F&G Commissioner Hurlock to senators: ‘I would like to correct the record, set it straight’
Joan Hurlock, who is only the second woman to serve on Idaho’s Fish & Game Commission, is up for her confirmation hearing in the Senate Resources Committee this afternoon. “I would like to correct the record, set it straight and have you hear it from my mouth, what I’m about,” she told the Senate Resources Committee. Holding up a printout, “My first one was in 1999. Here’s my record of my hunting and fishing licenses. So, OK, got that out of the way.”
Hurlock noted, “There is a group that has set out to gather information about me, to have me not confirmed.” She said 400 people have signed a petition against her, but suggested none of them have ever talked with her. “Because generally, the people that have taken the time to actually speak with me … they come away with a different perspective of who I am.”

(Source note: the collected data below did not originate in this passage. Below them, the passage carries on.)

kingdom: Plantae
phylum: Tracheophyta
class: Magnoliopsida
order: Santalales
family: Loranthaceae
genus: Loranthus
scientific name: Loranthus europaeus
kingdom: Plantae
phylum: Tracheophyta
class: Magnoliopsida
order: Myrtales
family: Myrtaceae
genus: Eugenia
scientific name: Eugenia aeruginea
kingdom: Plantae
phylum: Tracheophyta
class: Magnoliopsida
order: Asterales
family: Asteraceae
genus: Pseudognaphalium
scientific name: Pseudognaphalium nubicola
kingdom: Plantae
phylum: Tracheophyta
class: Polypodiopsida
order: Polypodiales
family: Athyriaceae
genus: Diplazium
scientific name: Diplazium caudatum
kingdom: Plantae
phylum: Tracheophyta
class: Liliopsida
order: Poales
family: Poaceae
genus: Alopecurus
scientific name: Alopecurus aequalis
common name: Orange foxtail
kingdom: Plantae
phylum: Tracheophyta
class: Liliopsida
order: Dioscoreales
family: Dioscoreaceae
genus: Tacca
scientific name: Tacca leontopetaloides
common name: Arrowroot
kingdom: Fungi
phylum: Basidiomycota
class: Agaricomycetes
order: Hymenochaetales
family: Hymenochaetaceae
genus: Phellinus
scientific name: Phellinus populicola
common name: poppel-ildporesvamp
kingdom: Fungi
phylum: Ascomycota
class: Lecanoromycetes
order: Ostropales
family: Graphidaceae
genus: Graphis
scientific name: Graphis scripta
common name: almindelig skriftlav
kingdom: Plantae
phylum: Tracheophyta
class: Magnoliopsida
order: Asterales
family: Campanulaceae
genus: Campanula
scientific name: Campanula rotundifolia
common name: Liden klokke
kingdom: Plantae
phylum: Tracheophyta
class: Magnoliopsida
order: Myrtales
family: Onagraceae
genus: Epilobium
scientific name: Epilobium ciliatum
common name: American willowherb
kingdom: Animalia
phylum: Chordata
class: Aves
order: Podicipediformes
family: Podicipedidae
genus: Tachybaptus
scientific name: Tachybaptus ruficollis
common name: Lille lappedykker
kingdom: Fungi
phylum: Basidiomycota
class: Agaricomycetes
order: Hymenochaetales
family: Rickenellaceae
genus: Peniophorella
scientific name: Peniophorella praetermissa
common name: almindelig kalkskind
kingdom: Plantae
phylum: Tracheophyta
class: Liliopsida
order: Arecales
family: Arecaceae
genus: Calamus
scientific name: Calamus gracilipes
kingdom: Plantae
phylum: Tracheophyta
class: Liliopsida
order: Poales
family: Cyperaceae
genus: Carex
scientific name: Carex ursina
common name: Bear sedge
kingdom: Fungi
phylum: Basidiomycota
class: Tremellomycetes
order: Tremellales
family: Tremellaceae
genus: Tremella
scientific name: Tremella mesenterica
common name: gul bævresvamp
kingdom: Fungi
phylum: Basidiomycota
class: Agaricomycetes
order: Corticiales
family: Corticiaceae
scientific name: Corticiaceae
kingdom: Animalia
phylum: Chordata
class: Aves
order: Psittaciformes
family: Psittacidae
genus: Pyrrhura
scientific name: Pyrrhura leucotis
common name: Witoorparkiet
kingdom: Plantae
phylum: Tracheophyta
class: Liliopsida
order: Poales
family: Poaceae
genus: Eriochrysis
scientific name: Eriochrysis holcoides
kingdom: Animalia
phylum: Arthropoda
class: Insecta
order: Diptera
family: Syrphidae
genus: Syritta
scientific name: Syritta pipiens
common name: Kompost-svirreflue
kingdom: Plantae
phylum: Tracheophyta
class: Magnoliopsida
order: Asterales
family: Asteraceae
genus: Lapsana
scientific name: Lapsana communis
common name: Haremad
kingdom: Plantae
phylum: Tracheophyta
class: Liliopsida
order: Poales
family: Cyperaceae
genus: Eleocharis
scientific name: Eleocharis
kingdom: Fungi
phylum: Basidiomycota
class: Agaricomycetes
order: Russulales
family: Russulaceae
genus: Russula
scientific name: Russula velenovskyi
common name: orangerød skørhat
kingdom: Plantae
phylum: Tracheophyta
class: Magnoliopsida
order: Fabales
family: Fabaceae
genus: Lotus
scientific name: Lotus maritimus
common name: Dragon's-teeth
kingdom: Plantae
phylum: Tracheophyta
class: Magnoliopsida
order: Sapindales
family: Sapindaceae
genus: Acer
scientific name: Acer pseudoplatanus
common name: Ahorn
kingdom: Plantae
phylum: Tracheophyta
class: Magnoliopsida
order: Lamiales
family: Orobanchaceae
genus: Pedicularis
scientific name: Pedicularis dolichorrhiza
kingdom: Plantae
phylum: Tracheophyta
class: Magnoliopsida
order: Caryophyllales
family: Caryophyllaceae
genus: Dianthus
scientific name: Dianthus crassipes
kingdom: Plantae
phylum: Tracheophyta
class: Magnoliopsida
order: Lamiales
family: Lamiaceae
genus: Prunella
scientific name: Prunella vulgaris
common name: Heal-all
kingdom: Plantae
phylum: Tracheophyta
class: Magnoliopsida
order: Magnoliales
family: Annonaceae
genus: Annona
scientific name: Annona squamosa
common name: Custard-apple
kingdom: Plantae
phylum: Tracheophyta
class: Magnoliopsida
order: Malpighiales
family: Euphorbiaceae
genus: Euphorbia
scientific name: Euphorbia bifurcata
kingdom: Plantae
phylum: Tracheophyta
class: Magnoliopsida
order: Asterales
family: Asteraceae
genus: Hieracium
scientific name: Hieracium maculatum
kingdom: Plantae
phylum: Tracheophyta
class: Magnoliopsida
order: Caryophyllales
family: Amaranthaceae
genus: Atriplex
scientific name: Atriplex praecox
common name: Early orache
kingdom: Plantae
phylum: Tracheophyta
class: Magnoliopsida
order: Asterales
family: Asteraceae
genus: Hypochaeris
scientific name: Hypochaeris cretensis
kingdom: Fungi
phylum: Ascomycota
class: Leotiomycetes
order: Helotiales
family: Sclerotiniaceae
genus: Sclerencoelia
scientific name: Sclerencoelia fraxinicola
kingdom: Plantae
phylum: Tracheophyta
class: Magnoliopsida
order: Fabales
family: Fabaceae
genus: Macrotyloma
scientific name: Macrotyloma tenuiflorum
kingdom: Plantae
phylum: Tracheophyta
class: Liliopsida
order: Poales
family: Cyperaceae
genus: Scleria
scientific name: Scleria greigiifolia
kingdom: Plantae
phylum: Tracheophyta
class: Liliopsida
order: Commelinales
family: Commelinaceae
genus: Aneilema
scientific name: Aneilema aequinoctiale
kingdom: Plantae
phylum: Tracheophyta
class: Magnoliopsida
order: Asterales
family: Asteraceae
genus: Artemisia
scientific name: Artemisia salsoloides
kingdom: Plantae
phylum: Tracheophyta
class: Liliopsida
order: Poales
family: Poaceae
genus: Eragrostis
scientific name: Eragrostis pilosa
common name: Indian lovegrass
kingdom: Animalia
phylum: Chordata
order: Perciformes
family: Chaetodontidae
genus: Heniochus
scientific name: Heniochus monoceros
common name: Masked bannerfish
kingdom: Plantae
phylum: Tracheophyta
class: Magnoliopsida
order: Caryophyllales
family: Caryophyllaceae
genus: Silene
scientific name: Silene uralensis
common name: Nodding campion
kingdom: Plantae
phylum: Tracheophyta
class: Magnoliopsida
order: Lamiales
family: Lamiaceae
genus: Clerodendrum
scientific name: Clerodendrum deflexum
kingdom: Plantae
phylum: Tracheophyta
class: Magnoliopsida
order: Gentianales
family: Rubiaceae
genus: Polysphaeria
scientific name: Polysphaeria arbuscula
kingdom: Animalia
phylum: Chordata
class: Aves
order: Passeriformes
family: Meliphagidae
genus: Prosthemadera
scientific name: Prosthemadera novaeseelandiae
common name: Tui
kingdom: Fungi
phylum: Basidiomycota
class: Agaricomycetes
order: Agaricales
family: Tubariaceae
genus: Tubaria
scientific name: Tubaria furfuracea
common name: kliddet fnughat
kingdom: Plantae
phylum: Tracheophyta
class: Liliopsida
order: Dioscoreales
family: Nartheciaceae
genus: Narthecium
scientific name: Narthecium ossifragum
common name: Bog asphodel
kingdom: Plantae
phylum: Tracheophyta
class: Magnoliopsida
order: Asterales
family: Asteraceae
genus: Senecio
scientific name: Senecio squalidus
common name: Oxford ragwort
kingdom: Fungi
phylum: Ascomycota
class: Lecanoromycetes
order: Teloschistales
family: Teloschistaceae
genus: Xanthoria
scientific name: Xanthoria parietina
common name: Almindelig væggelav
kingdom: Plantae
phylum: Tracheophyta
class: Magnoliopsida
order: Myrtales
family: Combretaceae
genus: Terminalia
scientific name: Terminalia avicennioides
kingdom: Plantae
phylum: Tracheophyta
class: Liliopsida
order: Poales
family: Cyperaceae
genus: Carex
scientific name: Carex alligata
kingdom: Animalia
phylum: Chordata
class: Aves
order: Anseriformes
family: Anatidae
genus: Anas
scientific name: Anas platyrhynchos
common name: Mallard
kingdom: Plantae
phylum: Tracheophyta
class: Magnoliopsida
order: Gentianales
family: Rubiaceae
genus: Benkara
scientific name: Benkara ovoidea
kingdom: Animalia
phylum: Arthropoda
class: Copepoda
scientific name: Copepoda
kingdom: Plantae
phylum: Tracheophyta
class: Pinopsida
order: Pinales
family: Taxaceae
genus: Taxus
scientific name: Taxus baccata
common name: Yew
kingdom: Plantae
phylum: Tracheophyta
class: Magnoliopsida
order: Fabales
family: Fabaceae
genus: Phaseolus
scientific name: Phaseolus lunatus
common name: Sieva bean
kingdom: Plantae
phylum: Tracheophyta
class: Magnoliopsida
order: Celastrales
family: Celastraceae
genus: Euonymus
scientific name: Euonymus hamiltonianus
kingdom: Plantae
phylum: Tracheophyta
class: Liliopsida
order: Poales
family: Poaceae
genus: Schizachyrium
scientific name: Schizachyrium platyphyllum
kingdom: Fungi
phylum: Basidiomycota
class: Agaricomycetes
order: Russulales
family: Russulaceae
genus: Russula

She said, “The Fish & Game code does not say you must have hunted and fished in Idaho your entire life, it does not say that. And in fact just because you’ve hunted and fished every day of your life in Idaho, that does not mean you’d make a good commissioner. People eat every day of their lives, but that does not mean they are good cooks.” She said her main reason for wanting to serve on the commission is her love of Idaho, and her desire to preserve and expand wildlife opportunities for the state's youth. "My children were born here," she said.
Questions from the committee so far have included her stance on wolves; she said she wishes they hadn’t been reintroduced, and supports managing them aggressively down to the minimum level permitted. Sen. Bert Brackett, R-Rogerson, said, “I would love to be able to shoot a wolf any time, anywhere with anything. … Can I do that?”
Hurlock responded that as a legislator, Brackett could get the law changed to allow that. “As it stands now, you can’t just hunt them by any ways, any means, any time – you have to have a hunting license and a tag. If you want to trap them you have to take the wolf trapping class. There are seasons for them. So as much as you would like, and I understand that, you can’t – unless you guys get together and rewrite the law and say you can.”
Hurlock also noted that she’s the only commission member who’s taken the F&G wolf trapping class, and that this spring, she’ll become a hunter education instructor.